Task to carry out:
No pictures should appear in the copy; otherwise retype the entries exactly.

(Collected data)
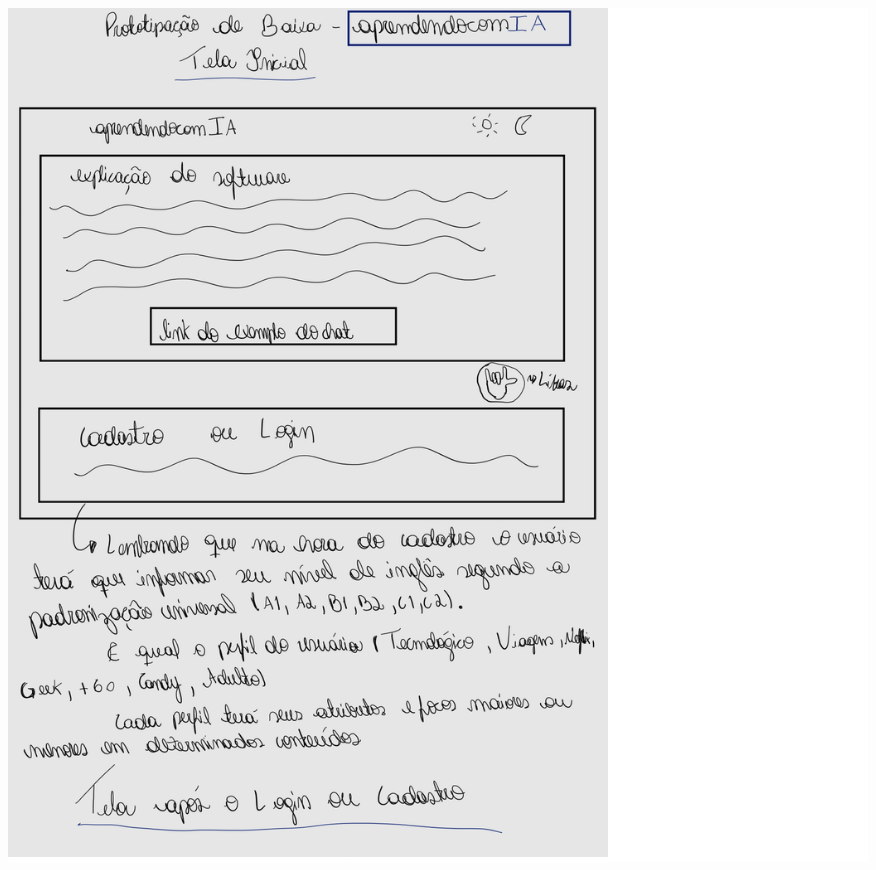   <img src="https://raw.githubusercontent.com/UnBArqDsw2025-2-Turma02/2025.2_T02_G3_AprendendoComIA_Entrega_01/refs/heads/main/docs/assets/Notes_250904_174739_page-0001.jpg" alt="Priorização Colaborativa" width="600px">
</center>
</figure>

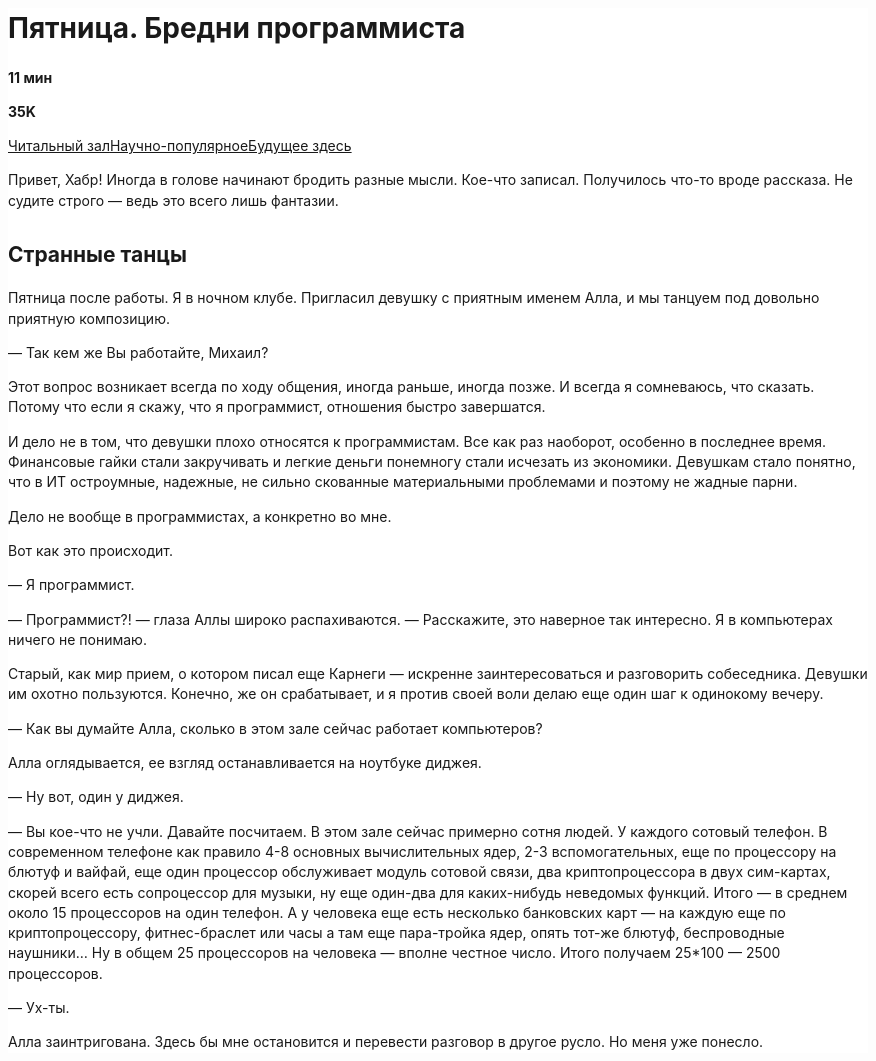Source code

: ﻿# <a name="_5mxvf2mw6q12"></a>Пятница. Бредни программиста
**11 мин**

**35K**

[Читальный зал](https://habr.com/ru/hubs/read/)[Научно-популярное](https://habr.com/ru/hubs/popular_science/)[Будущее здесь](https://habr.com/ru/hubs/futurenow/)

Привет, Хабр! Иногда в голове начинают бродить разные мысли. Кое-что записал. Получилось что-то вроде рассказа. Не судите строго — ведь это всего лишь фантазии.



## <a name="_hjyulrueeyqv"></a>Странные танцы

Пятница после работы. Я в ночном клубе. Пригласил девушку с приятным именем Алла, и мы танцуем под довольно приятную композицию.

— Так кем же Вы работайте, Михаил?

Этот вопрос возникает всегда по ходу общения, иногда раньше, иногда позже. И всегда я сомневаюсь, что сказать. Потому что если я скажу, что я программист, отношения быстро завершатся.

И дело не в том, что девушки плохо относятся к программистам. Все как раз наоборот, особенно в последнее время. Финансовые гайки стали закручивать и легкие деньги понемногу стали исчезать из экономики. Девушкам стало понятно, что в ИТ остроумные, надежные, не сильно скованные материальными проблемами и поэтому не жадные парни.

Дело не вообще в программистах, а конкретно во мне.

Вот как это происходит.

— Я программист.

— Программист?! — глаза Аллы широко распахиваются. — Расскажите, это наверное так интересно. Я в компьютерах ничего не понимаю.

Старый, как мир прием, о котором писал еще Карнеги — искренне заинтересоваться и разговорить собеседника. Девушки им охотно пользуются. Конечно, же он срабатывает, и я против своей воли делаю еще один шаг к одинокому вечеру.

— Как вы думайте Алла, сколько в этом зале сейчас работает компьютеров?

Алла оглядывается, ее взгляд останавливается на ноутбуке диджея.

— Ну вот, один у диджея.

— Вы кое-что не учли. Давайте посчитаем. В этом зале сейчас примерно сотня людей. У каждого сотовый телефон. В современном телефоне как правило 4-8 основных вычислительных ядер, 2-3 вспомогательных, еще по процессору на блютуф и вайфай, еще один процессор обслуживает модуль сотовой связи, два криптопроцессора в двух сим-картах, скорей всего есть сопроцессор для музыки, ну еще один-два для каких-нибудь неведомых функций. Итого — в среднем около 15 процессоров на один телефон. А у человека еще есть несколько банковских карт — на каждую еще по криптопроцессору, фитнес-браслет или часы а там еще пара-тройка ядер, опять тот-же блютуф, беспроводные наушники… Ну в общем 25 процессоров на человека — вполне честное число. Итого получаем 25\*100 — 2500 процессоров.

— Ух-ты.

Алла заинтригована. Здесь бы мне остановится и перевести разговор в другое русло. Но меня уже понесло.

Solution to this exercise:
   <img src="https://raw.githubusercontent.com/UnBArqDsw2025-2-Turma02/2025.2_T02_G3_AprendendoComIA_Entrega_01/refs/heads/main/docs/assets/Notes_250904_174739_page-0001.jpg" alt="Priorização Colaborativa" width="600px">
</center>
</figure>

Source code

: ﻿# <a name="_5mxvf2mw6q12"></a>Пятница. Бредни программиста
**11 мин**

**35K**

[Читальный зал](https://habr.com/ru/hubs/read/)[Научно-популярное](https://habr.com/ru/hubs/popular_science/)[Будущее здесь](https://habr.com/ru/hubs/futurenow/)

Привет, Хабр! Иногда в голове начинают бродить разные мысли. Кое-что записал. Получилось что-то вроде рассказа. Не судите строго — ведь это всего лишь фантазии.



## <a name="_hjyulrueeyqv"></a>Странные танцы

Пятница после работы. Я в ночном клубе. Пригласил девушку с приятным именем Алла, и мы танцуем под довольно приятную композицию.

— Так кем же Вы работайте, Михаил?

Этот вопрос возникает всегда по ходу общения, иногда раньше, иногда позже. И всегда я сомневаюсь, что сказать. Потому что если я скажу, что я программист, отношения быстро завершатся.

И дело не в том, что девушки плохо относятся к программистам. Все как раз наоборот, особенно в последнее время. Финансовые гайки стали закручивать и легкие деньги понемногу стали исчезать из экономики. Девушкам стало понятно, что в ИТ остроумные, надежные, не сильно скованные материальными проблемами и поэтому не жадные парни.

Дело не вообще в программистах, а конкретно во мне.

Вот как это происходит.

— Я программист.

— Программист?! — глаза Аллы широко распахиваются. — Расскажите, это наверное так интересно. Я в компьютерах ничего не понимаю.

Старый, как мир прием, о котором писал еще Карнеги — искренне заинтересоваться и разговорить собеседника. Девушки им охотно пользуются. Конечно, же он срабатывает, и я против своей воли делаю еще один шаг к одинокому вечеру.

— Как вы думайте Алла, сколько в этом зале сейчас работает компьютеров?

Алла оглядывается, ее взгляд останавливается на ноутбуке диджея.

— Ну вот, один у диджея.

— Вы кое-что не учли. Давайте посчитаем. В этом зале сейчас примерно сотня людей. У каждого сотовый телефон. В современном телефоне как правило 4-8 основных вычислительных ядер, 2-3 вспомогательных, еще по процессору на блютуф и вайфай, еще один процессор обслуживает модуль сотовой связи, два криптопроцессора в двух сим-картах, скорей всего есть сопроцессор для музыки, ну еще один-два для каких-нибудь неведомых функций. Итого — в среднем около 15 процессоров на один телефон. А у человека еще есть несколько банковских карт — на каждую еще по криптопроцессору, фитнес-браслет или часы а там еще пара-тройка ядер, опять тот-же блютуф, беспроводные наушники… Ну в общем 25 процессоров на человека — вполне честное число. Итого получаем 25\*100 — 2500 процессоров.

— Ух-ты.

Алла заинтригована. Здесь бы мне остановится и перевести разговор в другое русло. Но меня уже понесло.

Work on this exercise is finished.